La crisi del Venezuela, che oggi si ripercuote più che mai sul bolivar, non lascia scampo a nessuno. Quello che era inizialmente sembrato solo un periodo di stagnazione economica si è poi tramutato in emergenza umanitaria. Il cibo ormai scarseggia nel paese, così come scarseggiano i medicinali e tutti gli altri beni di prima necessità, mentre i neonati negli ospedali sono tenuti in scatole di cartone. Anche un ginocchio sbucciato può mettere in pericolo una vita oggi in Venezuela.
Il crollo del bolivar rappresenta solo uno dei tanti effetti che la crisi del Venezuela sta avendo sull’intero paese. Ecco l’analisi di una valuta che è ormai prossima alla morte.

Crisi Venezuela: quanto ha perso il bolivar?


Durante la crisi del Venezuela, che negli ultimi mesi ha assunto dimensioni sempre più imponenti, il bolivar ha perso notevole valore di mercato.
Attualmente l’inflazione del Venezuela si assesta al 500% e le stime per il prossimo anno parlano di un indice dei prezzi al consumo che salirà ancora inesorabilmente con ovvie ripercussioni sul bolivar. Tutto ciò è stato determinato dal fatto che il governo ha speso più di quanto ottenuto in prestito, ma non solo. Il Venezuela in crisi ha infatti chiesto ai suoi creditori più soldi di quanti potesse restituire. La Cina, il più grande creditore del Venezuela ha così deciso di tagliare i fondi al paese latinoamericano.
Il Venezuela in crisi è seduto sulle più grandi riserve petrolifere del mondo ma nonostante questo la sua economia è la peggiore del pianeta e neanche quando i prezzi del greggio si sono rialzati il paese è stato in grado di guadagnare e di ridare linfa al bolivar. Il regime chavista, insomma, ha pasticciato così tanto con la compagnia petrolifera statale che essa non è stata in grado di garantire introiti durante il rialzo del greggio, figuriamoci ora.
L’inflazione alle stelle, determinata dalla crisi del Venezuela, ha portato il Bolivar a perdere più del 99% del suo valore dal 2012 fino ad oggi. In altre parole, a causa della crisi del Venezuela, ci vogliono così tanti bolivar per comprare anche il bene meno costoso, che i commercianti hanno iniziato a pesare le monete piuttosto che a contarle.

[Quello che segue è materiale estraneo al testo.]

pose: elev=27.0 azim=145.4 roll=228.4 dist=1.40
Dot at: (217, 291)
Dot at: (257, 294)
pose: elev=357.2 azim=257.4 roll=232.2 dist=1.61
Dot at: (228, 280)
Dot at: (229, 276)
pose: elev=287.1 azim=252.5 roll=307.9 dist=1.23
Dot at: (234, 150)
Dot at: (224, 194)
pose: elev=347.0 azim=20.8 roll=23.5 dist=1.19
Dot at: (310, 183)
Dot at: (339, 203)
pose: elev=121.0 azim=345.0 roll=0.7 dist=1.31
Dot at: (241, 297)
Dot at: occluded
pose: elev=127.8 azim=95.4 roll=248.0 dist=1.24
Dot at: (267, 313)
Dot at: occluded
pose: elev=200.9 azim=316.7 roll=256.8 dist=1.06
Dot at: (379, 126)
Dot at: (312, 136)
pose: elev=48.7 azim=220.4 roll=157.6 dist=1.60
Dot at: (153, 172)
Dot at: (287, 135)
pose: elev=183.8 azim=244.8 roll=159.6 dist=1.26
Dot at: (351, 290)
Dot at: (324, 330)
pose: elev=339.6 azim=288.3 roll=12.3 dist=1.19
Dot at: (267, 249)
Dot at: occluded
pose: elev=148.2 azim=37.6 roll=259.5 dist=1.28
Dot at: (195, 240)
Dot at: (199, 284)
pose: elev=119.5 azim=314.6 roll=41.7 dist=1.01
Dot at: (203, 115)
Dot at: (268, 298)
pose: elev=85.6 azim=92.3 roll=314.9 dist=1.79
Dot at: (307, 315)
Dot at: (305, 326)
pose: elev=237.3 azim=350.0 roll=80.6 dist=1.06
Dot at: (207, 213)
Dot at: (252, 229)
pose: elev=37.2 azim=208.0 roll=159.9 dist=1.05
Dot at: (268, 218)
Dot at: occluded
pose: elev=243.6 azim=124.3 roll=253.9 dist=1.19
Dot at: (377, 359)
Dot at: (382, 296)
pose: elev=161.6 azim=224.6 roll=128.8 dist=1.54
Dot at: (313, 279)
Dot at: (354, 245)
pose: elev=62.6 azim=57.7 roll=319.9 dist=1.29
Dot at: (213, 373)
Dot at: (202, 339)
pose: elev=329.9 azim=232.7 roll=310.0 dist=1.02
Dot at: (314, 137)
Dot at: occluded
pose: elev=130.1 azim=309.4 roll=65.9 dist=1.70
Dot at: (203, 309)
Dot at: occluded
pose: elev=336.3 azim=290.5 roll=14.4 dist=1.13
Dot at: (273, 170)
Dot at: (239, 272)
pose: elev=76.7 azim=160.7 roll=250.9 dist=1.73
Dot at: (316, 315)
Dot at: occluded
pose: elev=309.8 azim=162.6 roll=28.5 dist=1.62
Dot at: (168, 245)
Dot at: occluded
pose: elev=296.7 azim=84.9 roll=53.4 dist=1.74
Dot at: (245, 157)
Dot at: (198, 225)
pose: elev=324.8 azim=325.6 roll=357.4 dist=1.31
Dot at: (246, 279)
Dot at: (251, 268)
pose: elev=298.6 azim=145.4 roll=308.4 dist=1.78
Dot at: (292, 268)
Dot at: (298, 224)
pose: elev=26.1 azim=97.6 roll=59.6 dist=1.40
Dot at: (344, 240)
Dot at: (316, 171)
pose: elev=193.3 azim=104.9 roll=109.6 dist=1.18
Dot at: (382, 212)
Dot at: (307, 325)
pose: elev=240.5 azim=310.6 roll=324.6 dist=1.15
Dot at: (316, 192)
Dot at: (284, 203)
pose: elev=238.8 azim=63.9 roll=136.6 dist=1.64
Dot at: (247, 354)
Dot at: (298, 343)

Crisi Venezuela fa crollare bolivar. L’aspetto politico

A peggiorare una già galoppante crisi del Venezuela ci pensa poi anche l’aspetto politico. Nel mezzo di una situazione senza precedenti una delle ultime trovate del presidente Maduro è stata quella di dar vita ad un nuovo programma radiofonico dal nome “L’ora della salsa”, mentre il bolivar balla sull’orlo del baratro.
Il referendum pensato per destituire il presidente, considerato da molti la causa della crisi del Venezuela, è stato congelato dallo stesso governo il che ha scatenato le ire dell’opposizione la quale ha così pensato di scendere il piazza il 3 novembre.
La manifestazione è stata tuttavia bloccata grazie agli sforzi di intermediazione della Santa Sede e ora i colloqui tra il governo di Maduro e l’opposizione riprenderanno il prossimo 11 novembre.